START PASSAGE
I have been given the task to empty the family camera’s memory card (this is my job to do since I’m the computer guy in the house) a few days ago. I took the card out of the camera, put it in a card reader and plugged the reader in my laptop. A red light turned on it but it turned off immediately which was not a good sign at all. My OS X complained that the disk was not properly dismounted. I tried the reader on other two laptops (two other OSes) but with no luck. I put the memory card back in to the camera and a few more photos were taken since then.
I bought a new reader yesterday, came home, put the memory card in and plugged the reader into my laptop. It took forever to read it (not a good sign at all) but after the card was recognized there were no photos on it!?!? I put the card back in the camera and it claimed that card has no photos on it as well!?!? My conclusion was that the card was probably corrupted.
END PASSAGE
START DATA UNDER STUDY
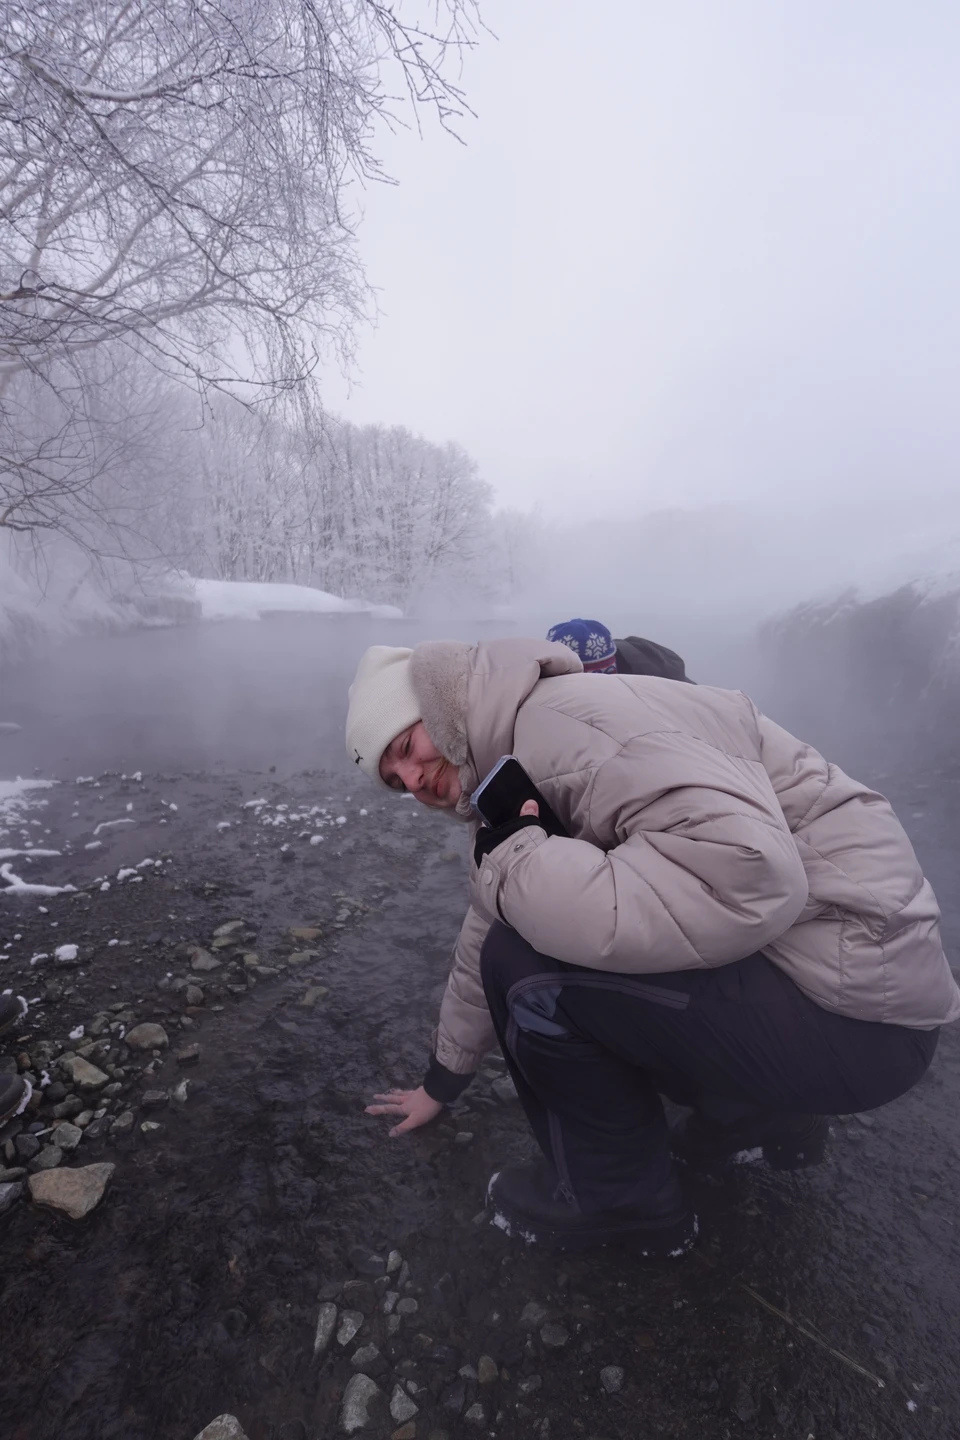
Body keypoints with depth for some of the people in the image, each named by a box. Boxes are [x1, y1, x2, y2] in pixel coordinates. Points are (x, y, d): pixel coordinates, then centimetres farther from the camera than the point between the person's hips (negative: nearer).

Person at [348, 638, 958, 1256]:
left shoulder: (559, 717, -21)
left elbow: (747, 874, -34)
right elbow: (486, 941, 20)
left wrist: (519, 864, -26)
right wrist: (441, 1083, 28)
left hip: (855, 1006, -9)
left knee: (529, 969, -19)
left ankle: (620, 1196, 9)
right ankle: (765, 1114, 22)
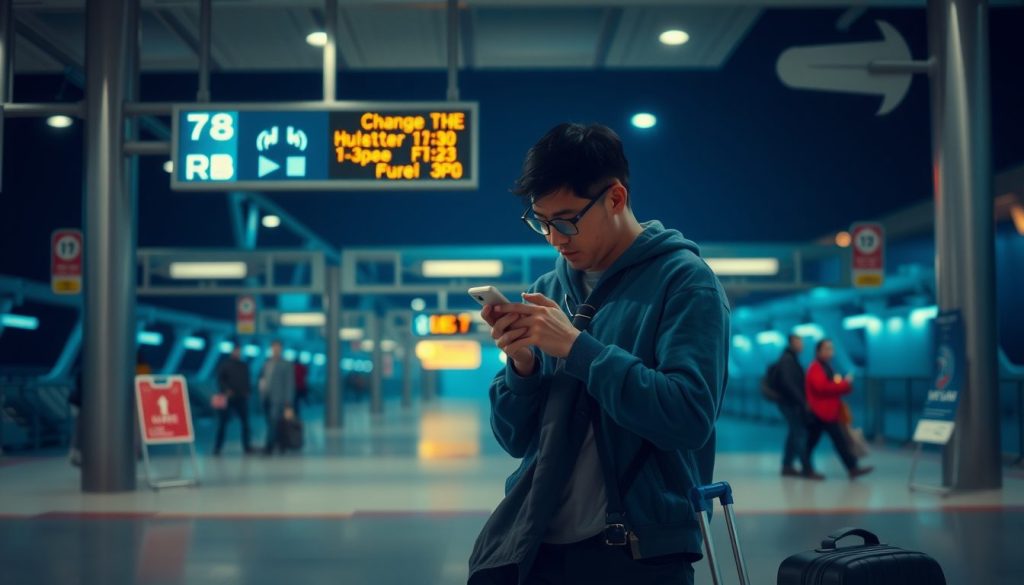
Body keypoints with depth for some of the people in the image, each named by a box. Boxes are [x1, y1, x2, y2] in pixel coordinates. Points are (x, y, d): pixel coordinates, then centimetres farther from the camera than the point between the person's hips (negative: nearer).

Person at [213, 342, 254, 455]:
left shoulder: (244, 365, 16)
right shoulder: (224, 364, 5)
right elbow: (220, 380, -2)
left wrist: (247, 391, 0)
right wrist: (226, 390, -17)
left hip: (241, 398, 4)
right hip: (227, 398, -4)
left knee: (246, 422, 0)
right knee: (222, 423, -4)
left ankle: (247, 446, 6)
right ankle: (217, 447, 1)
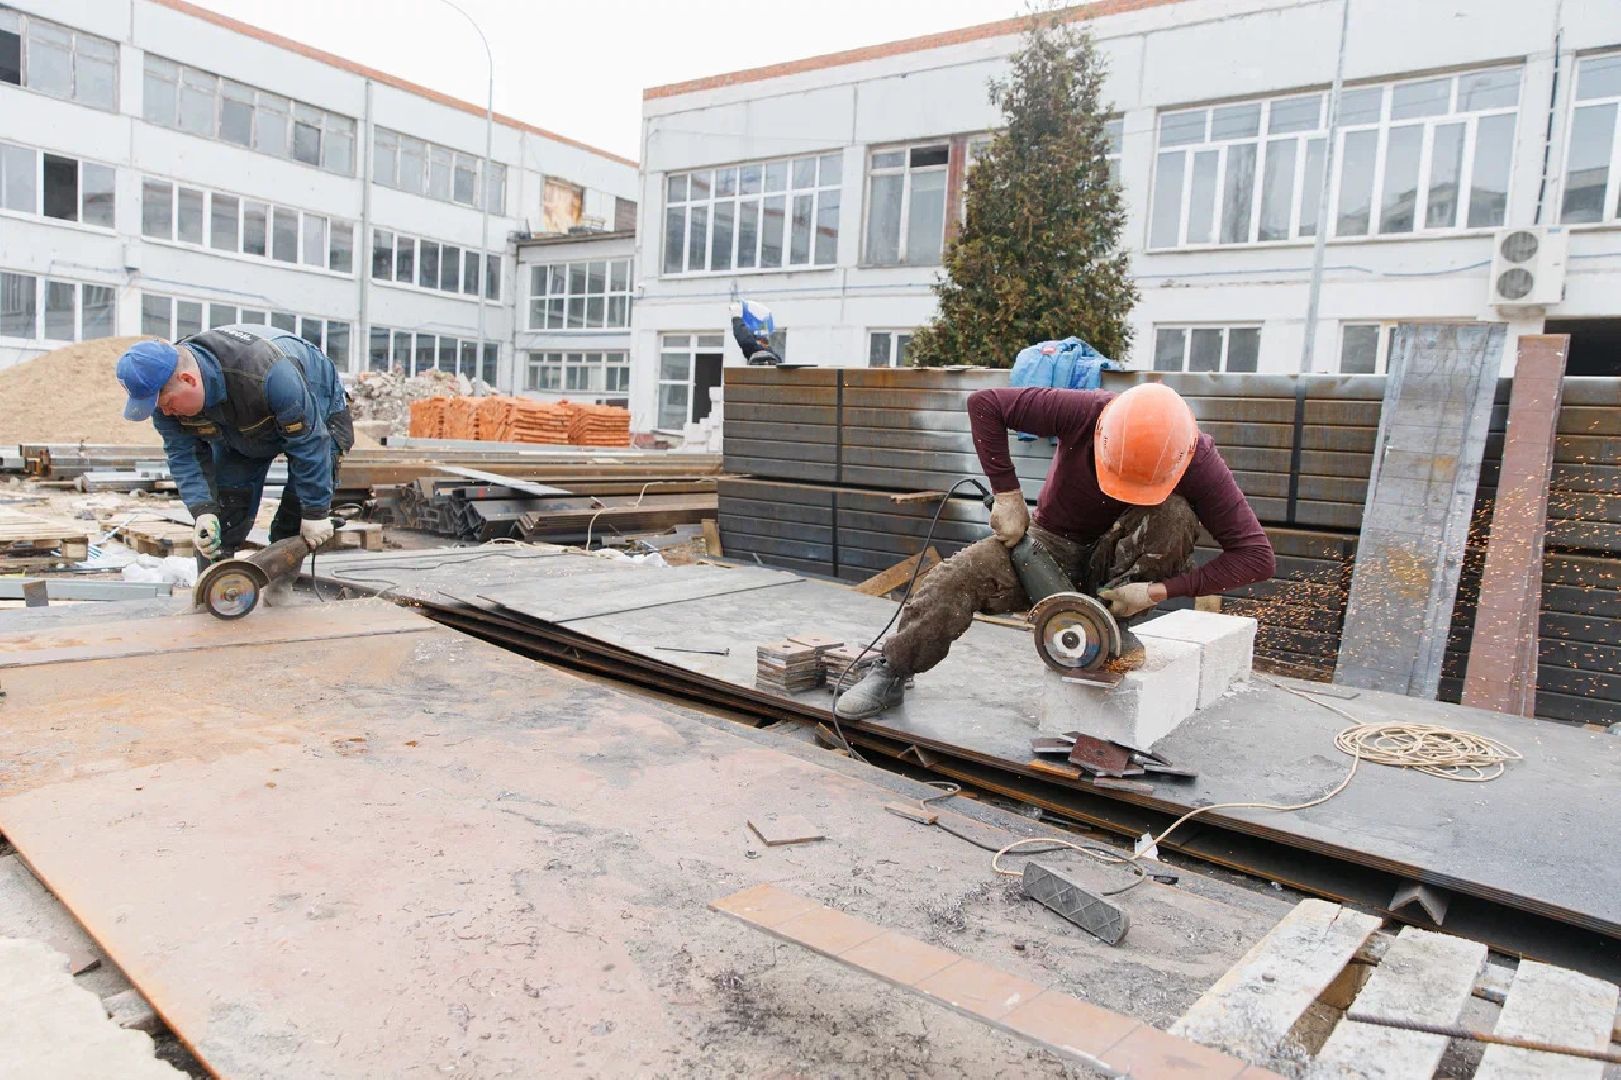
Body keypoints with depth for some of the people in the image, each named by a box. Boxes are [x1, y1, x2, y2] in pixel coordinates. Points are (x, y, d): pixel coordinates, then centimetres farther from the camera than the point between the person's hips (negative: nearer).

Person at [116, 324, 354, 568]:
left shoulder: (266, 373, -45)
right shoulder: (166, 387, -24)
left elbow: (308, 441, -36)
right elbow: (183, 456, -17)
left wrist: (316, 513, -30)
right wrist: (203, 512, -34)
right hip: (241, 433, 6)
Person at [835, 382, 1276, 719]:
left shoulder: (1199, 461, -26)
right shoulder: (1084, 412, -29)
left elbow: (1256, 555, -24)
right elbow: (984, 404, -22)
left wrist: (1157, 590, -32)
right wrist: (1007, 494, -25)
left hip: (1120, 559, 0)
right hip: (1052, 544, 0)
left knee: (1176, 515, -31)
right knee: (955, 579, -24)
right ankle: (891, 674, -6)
END DATA UNDER STUDY
TASKS:
1. According to the memory card account, why was the job of emptying the family camera's memory card given to the writer? Answer in one to three sentences.
2. Edit the memory card account, beginning at the words "I have been" and stopping after "taken since then.", with "card reader" changed to "USB card reader".

ANSWERS BY TASK:
1. The job fell to the writer because the writer is the computer guy in the house. Emptying the camera's memory card was therefore that person's job to do.

2.
I have been given the task to empty the family camera’s memory card (this is my job to do since I’m the computer guy in the house) a few days ago. I took the card out of the camera, put it in a USB card reader and plugged the reader in my laptop. A red light turned on it but it turned off immediately which was not a good sign at all. My OS X complained that the disk was not properly dismounted. I tried the reader on other two laptops (two other OSes) but with no luck. I put the memory card back in to the camera and a few more photos were taken since then.